==== PASSAGE TO READ

Deflation is already here. Everyone’s talking about lower inflation numbers than expected everywhere, but prices have been pushed up artificially in so many ways and in so many places that, even given the fact that they all ignore what inflation really is, it’s getting profoundly absurd. Ironically, a few interesting lines this week came from an unexpected corner, the Telegraph editorial staff:
The drop in the level of inflation revealed by the Office for National Statistics took some analysts and economists by surprise. It had been anticipated that CPI inflation would fall from its 2.7% mark in September to just 2.5% last month. Instead, it plunged to 2.2%, with the biggest downward contributions coming from transport.
It sparked questions – with much of continental Europe spiralling towards deflation and risking a repeat of Japan’s own crisis – over whether the whole world could be moving into deflationary mode.
At a time of near-double-digit increases in energy bills, this might seem a rather hard case to argue, yet the fact of the matter is that even in traditionally inflationary Britain, price pressures are easing fast.
[..] … on closer scrutiny, the sort of inflation currently being seen is mainly down to so-called “administered prices”, or prices which are being deliberately pushed up by government diktat either as part of the deficit reduction programme or green agenda.
Recently announced increases in energy bills are calculated by the Bank of England to have added 15 basis points to the CPI inflation outlook, a not insignificant amount but not enough to change the big picture on inflation. Most of the pressures right now are on the downside. Some European countries are, however, already in technical price deflation. Both Spain and Sweden, for instance, have recently reported an annual fall in prices, and even parts of Germany are experiencing month-on-month price contraction.
But then the last place a highly indebted nation such as Britain wants to be in is outright price deflation. There may not be much danger of that yet for the UK but the world as a whole seems very much to be drifting in that direction. This is worrying, not least because it implies continuation into the almost indefinite future of today’s very low interest rate environment. This doesn’t seem to be doing a great deal for demand but it is certainly putting a rocket under asset prices, creating bubbles and now fairly obvious misallocation of capital.
I’m indebted to the Telegraph for giving a name to something I have denounced several times in the past: governments raising “inflation” levels through taxes. My argument of course is that taxes should never be counted towards inflation, because doing so would mean inflation and deflation are easy as pie to control by governments (which they are very obviously not, or this “control” would be applied all the time and there would never be any inflation or deflation). Anyway, we can now call this phenomenon “administered prices”…
The paper neglects to note that this is one of the main ways in which Japan purports to fight its deflation: through higher taxes. That will not end well. Look, one more time: inflation means an increasing money supply and/or a higher velocity of money. No more, no less, and certainly not higher prices by themselves. If the money supply increases and/or the velocity of money does, prices will rise, but only as a consequence, and across the board. Nothing to do with taxes. And if for instance the Big Six UK energy companies raise their prices through fraudulent bookkeeping, that doesn’t – and shouldn’t – count towards inflation, but towards fraud.

========

CHECK YOUR UNDERSTANDING:
**A.** According to the passage on deflation, which two European countries have recently reported an annual fall in prices?
**B.** Resume the passage on deflation from where it stops.

==== PROVIDED MATERIAL

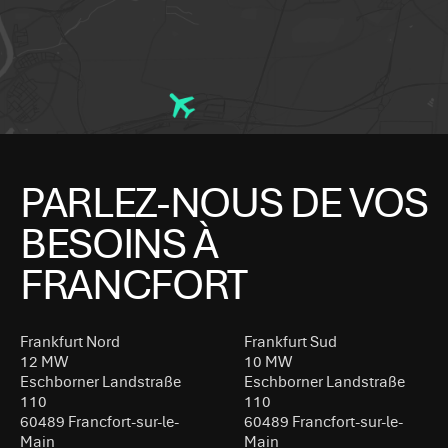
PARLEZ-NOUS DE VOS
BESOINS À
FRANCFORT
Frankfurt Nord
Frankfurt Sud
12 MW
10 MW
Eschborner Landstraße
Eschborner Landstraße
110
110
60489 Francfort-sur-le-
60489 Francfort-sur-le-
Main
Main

========
==== PROVIDED MATERIAL

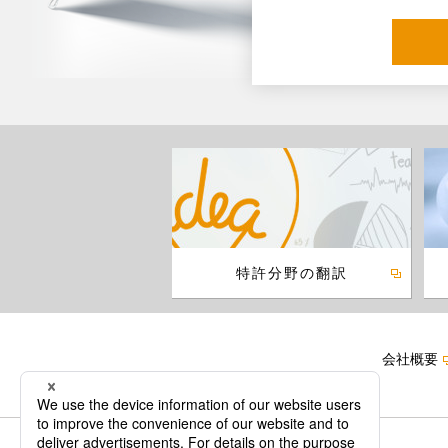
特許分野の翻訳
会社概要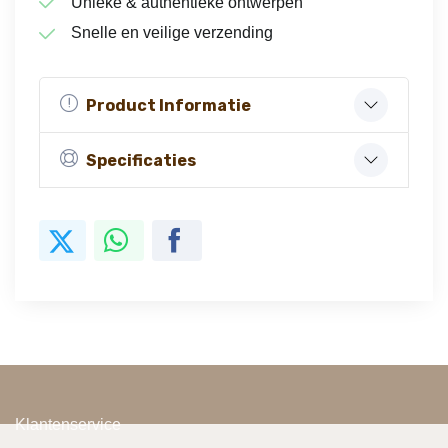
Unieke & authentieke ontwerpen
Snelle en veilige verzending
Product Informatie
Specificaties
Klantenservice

========

OUTPUTS IN ORDER:
**A.** Spain and Sweden.

**B.**
As for the velocity of money, you can see in this graph from Lacy Hunt and Van Hoisington (more on them later) that in the US, it’s come down in just 15 years from the highest point in more than 100 years to the lowest in the past 60 years. That is huge. That must have a tremendous influence on the economy, no matter what unemployment numbers are released, or what records stock markets set. As economic data go, the latter ones can only be entirely secondary to this:
That deflation (money supply and/or velocity of money shrinks and, only after that, prices and wages fall) is a growing worry, becomes clear through the following Bloomberg piece as well. It’s just that until now it remained hidden behind a veil of – mostly – central bank stimulus measures, which are behind various asset bubbles. Most of it is credit, backed by taxpayers, doled out to financial institutions and invested in stocks. Or, you know, the UK cabinet supplies cheap housing credit, people fall into the trap and buy their dream home, and, voila, “inflation” numbers go up. All nonsense designed to keep you from finding out what’s really going on, and to keep using your money to keep banks from going bankrupt. Bloomberg:
Central banks are finding it’s easier to push up stock and home prices than it is to prevent inflation from falling short of their targets.
While declining costs for everything from gasoline to coffee can be good news for consumers, disinflation makes it harder for borrowers to pay off debts and businesses to boost profits. The greater danger comes when disinflation turns into deflation, which leads households to delay purchases in anticipation of even lower prices and companies to postpone investment and hiring as demand for their products dries up.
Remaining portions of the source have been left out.